Exercise description
Across the data below, count every line where the string "left" appears. Answer with the number alone.

Source material

◆ ◆ ◆ ◆ ◆

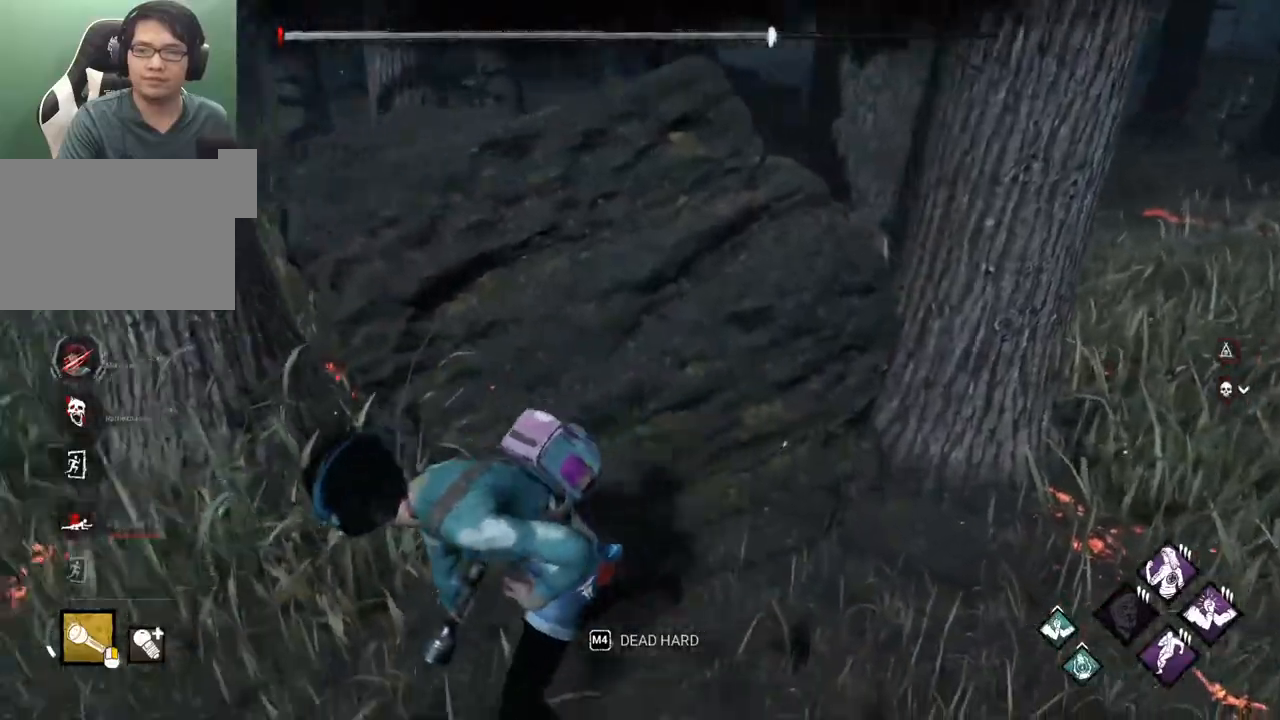
{"keys": ["d", "shift", "w"], "mouse": [], "mouse_move": "left", "events": [[83, "a", "up"], [83, "s", "up"], [500, "w", "down"]]}
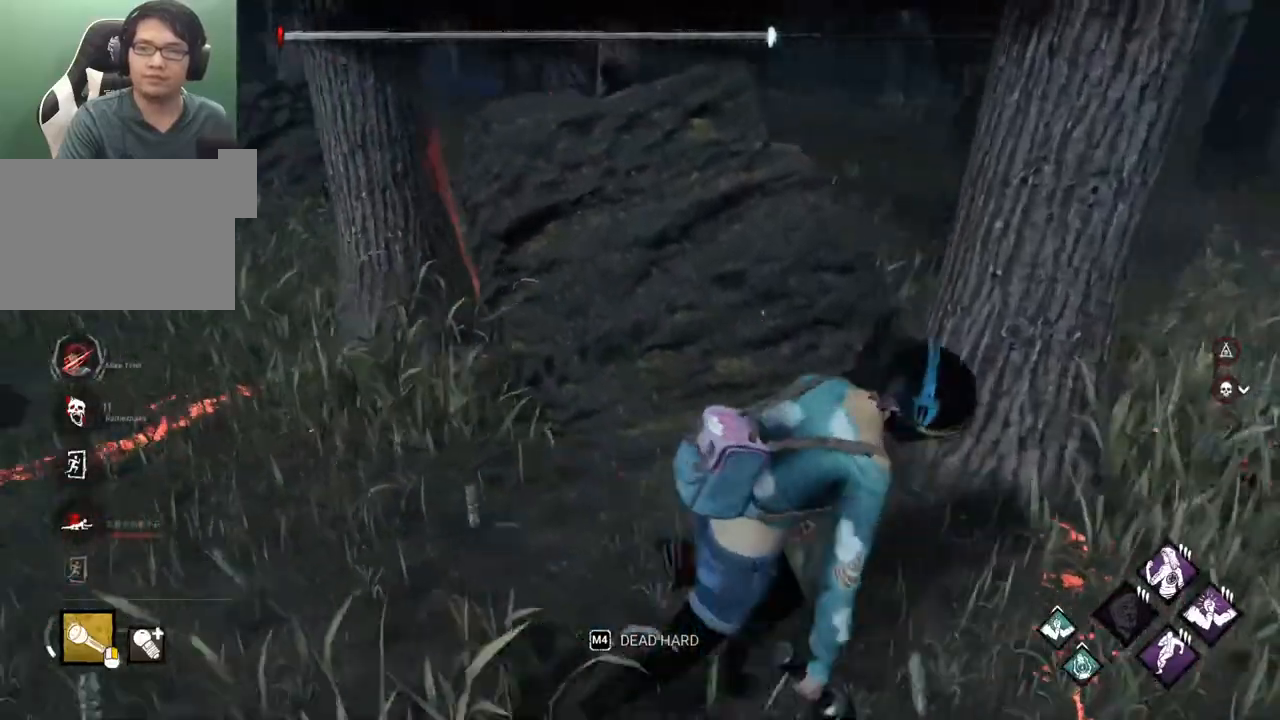
{"keys": ["a", "shift"], "mouse": [], "mouse_move": "still", "events": [[150, "d", "up"], [200, "w", "up"], [333, "d", "down"], [483, "a", "down"], [483, "d", "up"]]}
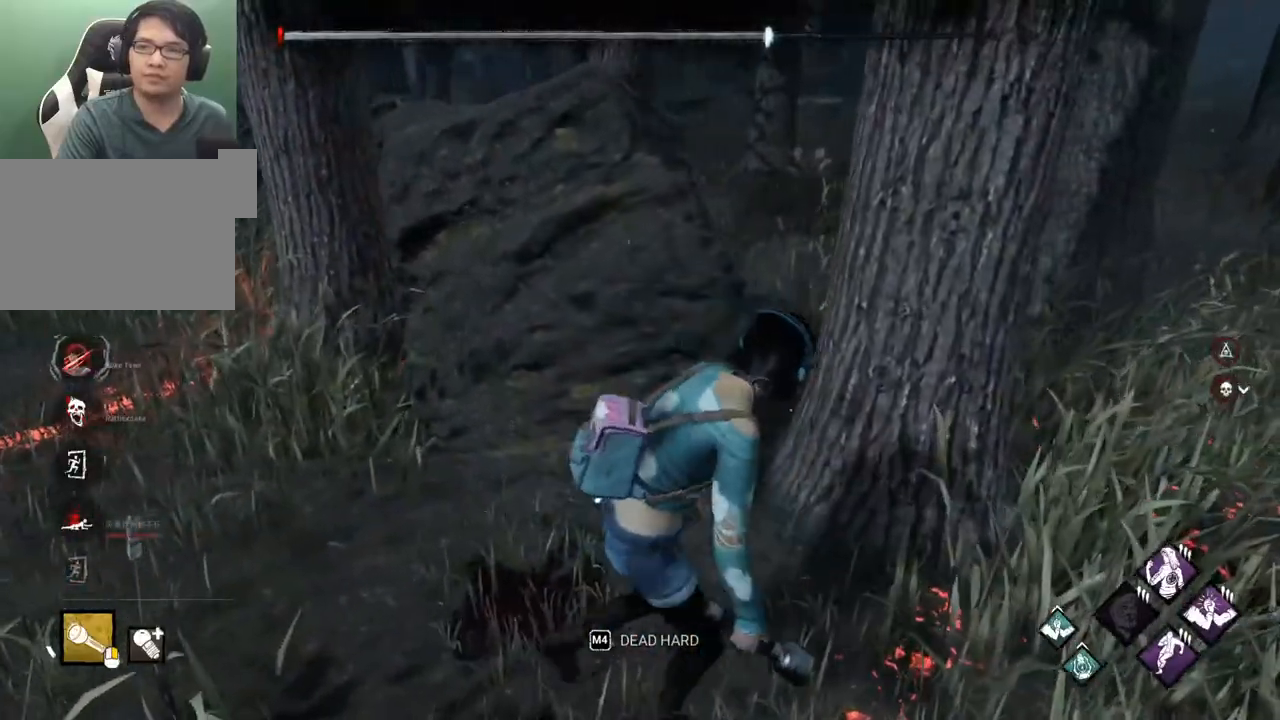
{"keys": ["d", "shift"], "mouse": [], "mouse_move": "left", "events": [[17, "a", "up"], [17, "d", "down"]]}
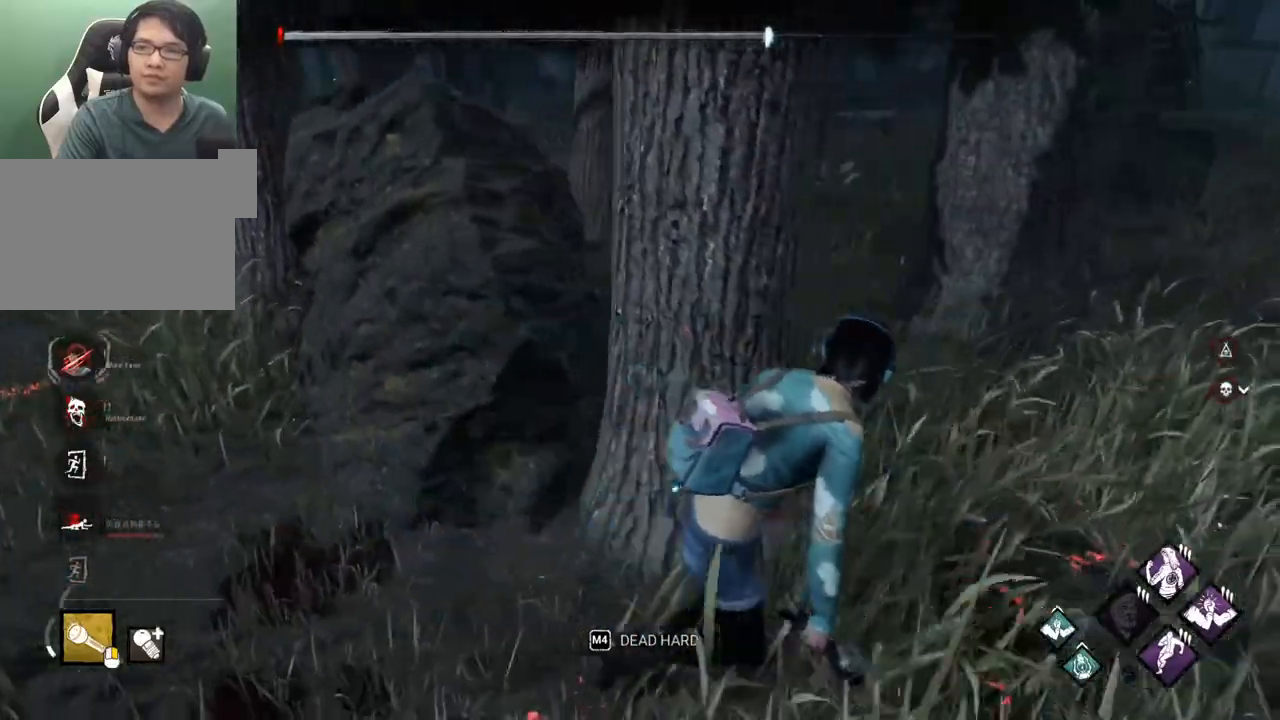
{"keys": ["a", "shift", "w"], "mouse": [], "mouse_move": "left", "events": [[133, "s", "down"], [183, "a", "down"], [233, "d", "up"], [267, "s", "up"], [417, "w", "down"]]}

◆ ◆ ◆ ◆ ◆

Response to the task
3